« Soyez rares »

 

Il y a aux environs de l’art un pacte noué avec la mort, avec la répétition et avec l’échec. Le recommencement, la répétition, la fatalité du retour, tout ce à quoi font allusion les expériences où le sentiment d’étrangeté s’allie au déjà-vu, où l’irrémissible prend la forme d’une répétition sans fin, où le même est donné dans le vertige du dédoublement, où nous ne pouvons pas connaître mais reconnaître, tout cela fait allusion à cette erreur initiale qui peut s’exprimer sous cette forme : ce qui est premier, ce n’est pas le commencement, mais le recommencement, et l’être, c’est précisément l’impossibilité d’être une première fois.

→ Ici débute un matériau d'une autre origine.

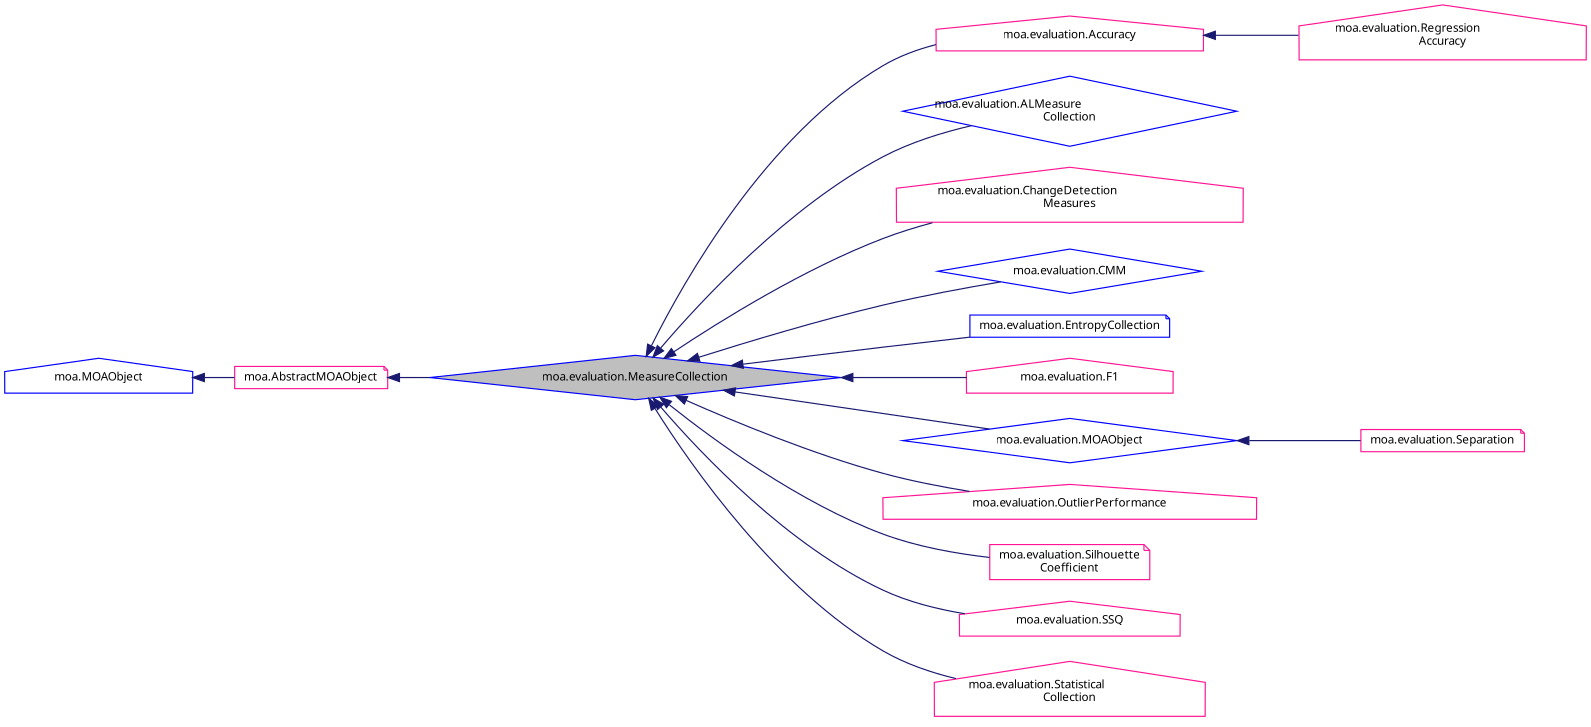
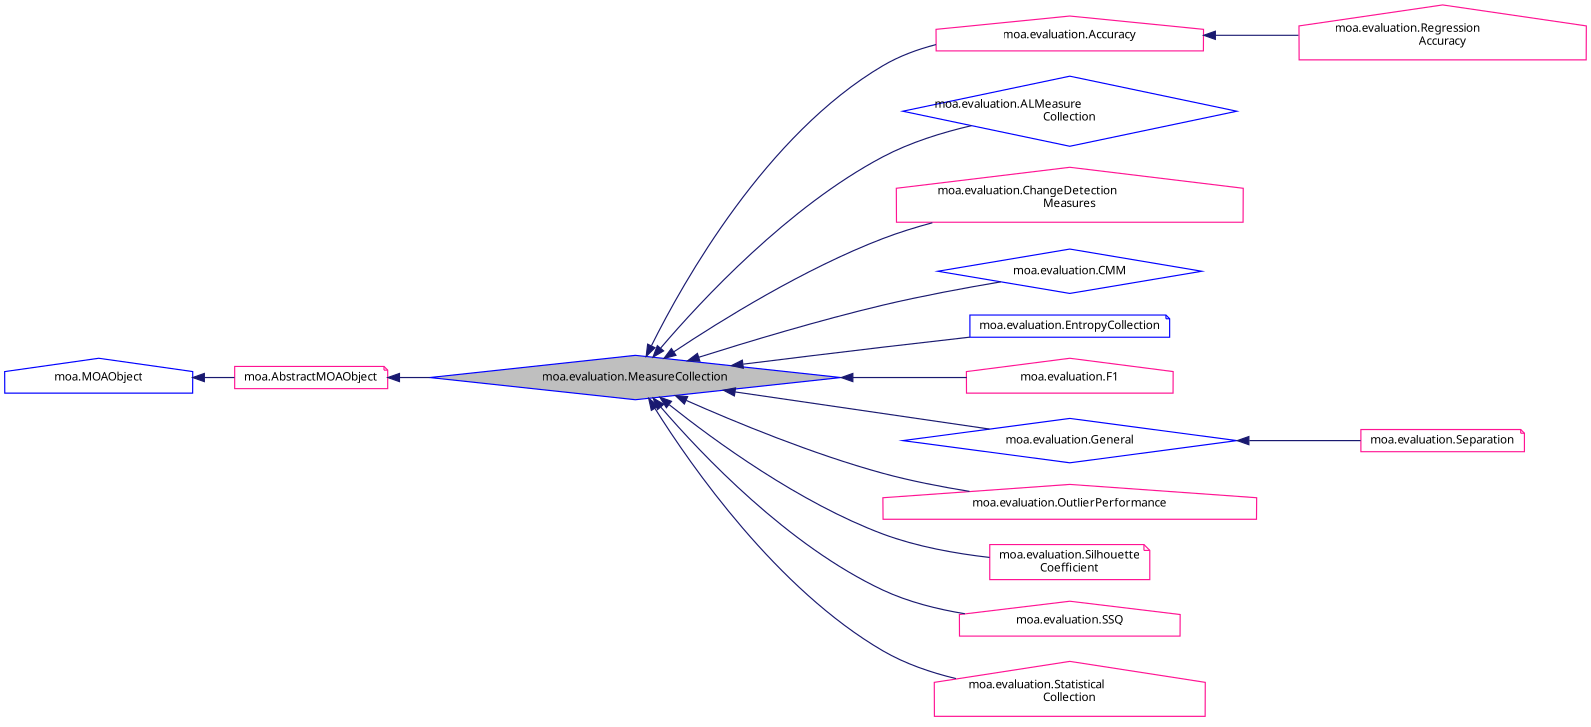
  digraph {
    fontname="Noto Sans"
    rankdir=LR
    node [color=deeppink fillcolor=white fontname="Noto Sans" fontsize=10 shape=house style=filled]
    edge [color=midnightblue dir=back fontname="Noto Sans" fontsize=10 labelfontname=Helvetica labelfontsize=10 style=solid]
    n1 [color=blue fillcolor=grey75 fontcolor=black height=0.2 label="moa.evaluation.MeasureCollection" shape=diamond width=0.4]
    n2 [height=0.2 label="moa.evaluation.Accuracy" width=0.4]
    n3 [color=blue height=0.2 label="moa.evaluation.ALMeasure\lCollection" shape=diamond width=0.4]
    n4 [height=0.2 label="moa.evaluation.ChangeDetection\lMeasures" width=0.4]
    n5 [color=blue height=0.2 label="moa.evaluation.CMM" shape=diamond width=0.4]
    n6 [color=blue height=0.2 label="moa.evaluation.EntropyCollection" shape=note width=0.4]
    n7 [height=0.2 label="moa.evaluation.F1" width=0.4]
-   n8 [color=blue height=0.2 label="moa.evaluation.MOAObject" shape=diamond width=0.4]
+   n8 [color=blue height=0.2 label="moa.evaluation.General" shape=diamond width=0.4]
    n9 [height=0.2 label="moa.evaluation.OutlierPerformance" width=0.4]
    n10 [height=0.2 label="moa.evaluation.Silhouette\lCoefficient" shape=note width=0.4]
    n11 [height=0.2 label="moa.evaluation.SSQ" width=0.4]
    n12 [height=0.2 label="moa.evaluation.Statistical\lCollection" width=0.4]
    n13 [height=0.2 label="moa.evaluation.Regression\lAccuracy" width=0.4]
    n14 [height=0.2 label="moa.evaluation.Separation" shape=note width=0.4]
    n15 [height=0.2 label="moa.AbstractMOAObject" shape=note width=0.4]
    n16 [color=blue height=0.2 label="moa.MOAObject" width=0.4]
    n1 -> n2
    n1 -> n3
    n1 -> n4
    n1 -> n5
    n1 -> n6
    n1 -> n7
    n1 -> n8
    n1 -> n9
    n1 -> n10
    n1 -> n11
    n1 -> n12
    n2 -> n13
    n8 -> n14
    n15 -> n1
    n16 -> n15
  }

Mouvement qu’on peut éclairer, non expliquer, en évoquant ces formes et ces crises appelées « complexes. » Leur essence, c’est qu’au moment où elles se produisent, elles se sont déjà produites, elles ne font jamais que se reproduire ; c’est là leur trait caractéristique : elles sont l’expérience du recommencement. « À nouveau, à nouveau ! » C’est le cri de l’angoisse aux prises avec l’irrémédiable, avec l’être. À nouveau, à nouveau, cela recommence encore une fois. Le recommencement de l’expérience, et non pas le fait que celle-ci ne réussit pas, voilà le fondement de l’échec. Tout recommence toujours, oui, encore une fois, à nouveau.